Where does the word "Похожие" occur in the material? Copy each line that has it.

╔══

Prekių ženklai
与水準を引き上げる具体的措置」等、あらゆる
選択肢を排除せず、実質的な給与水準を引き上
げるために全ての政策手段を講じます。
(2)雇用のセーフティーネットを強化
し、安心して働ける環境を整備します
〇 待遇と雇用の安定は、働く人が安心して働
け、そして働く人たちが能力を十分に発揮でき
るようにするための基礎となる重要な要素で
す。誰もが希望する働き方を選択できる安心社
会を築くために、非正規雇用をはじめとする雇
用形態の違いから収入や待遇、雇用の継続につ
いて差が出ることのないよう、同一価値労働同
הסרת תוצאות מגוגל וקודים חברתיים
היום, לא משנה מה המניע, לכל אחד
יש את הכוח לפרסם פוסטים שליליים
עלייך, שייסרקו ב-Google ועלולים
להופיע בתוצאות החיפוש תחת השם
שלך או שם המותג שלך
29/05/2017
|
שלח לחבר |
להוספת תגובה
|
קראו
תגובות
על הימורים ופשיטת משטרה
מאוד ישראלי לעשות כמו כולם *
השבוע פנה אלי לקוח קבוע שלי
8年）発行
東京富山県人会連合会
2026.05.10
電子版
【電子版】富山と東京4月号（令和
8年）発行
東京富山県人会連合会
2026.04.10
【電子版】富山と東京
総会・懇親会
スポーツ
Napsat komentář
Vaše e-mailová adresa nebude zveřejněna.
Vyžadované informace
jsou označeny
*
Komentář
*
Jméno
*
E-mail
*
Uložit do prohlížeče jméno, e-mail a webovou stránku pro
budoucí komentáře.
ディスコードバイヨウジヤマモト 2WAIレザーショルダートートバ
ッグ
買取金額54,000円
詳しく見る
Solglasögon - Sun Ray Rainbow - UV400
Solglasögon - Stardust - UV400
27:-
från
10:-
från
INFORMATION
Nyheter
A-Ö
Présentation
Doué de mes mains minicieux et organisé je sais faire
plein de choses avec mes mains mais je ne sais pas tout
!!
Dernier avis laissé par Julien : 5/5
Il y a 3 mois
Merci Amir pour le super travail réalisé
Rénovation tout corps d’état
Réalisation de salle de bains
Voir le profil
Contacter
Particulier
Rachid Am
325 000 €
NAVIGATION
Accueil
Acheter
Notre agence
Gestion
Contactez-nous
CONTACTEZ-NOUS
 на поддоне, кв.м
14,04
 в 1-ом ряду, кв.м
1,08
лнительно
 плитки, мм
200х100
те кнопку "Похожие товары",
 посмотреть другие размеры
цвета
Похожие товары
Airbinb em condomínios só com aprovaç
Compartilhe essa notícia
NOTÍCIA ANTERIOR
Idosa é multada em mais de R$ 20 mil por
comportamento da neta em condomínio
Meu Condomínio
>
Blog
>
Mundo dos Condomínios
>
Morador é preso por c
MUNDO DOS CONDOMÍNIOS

╚══

_REPLY TO THE EXERCISE_
те кнопку "Похожие товары",
Похожие товары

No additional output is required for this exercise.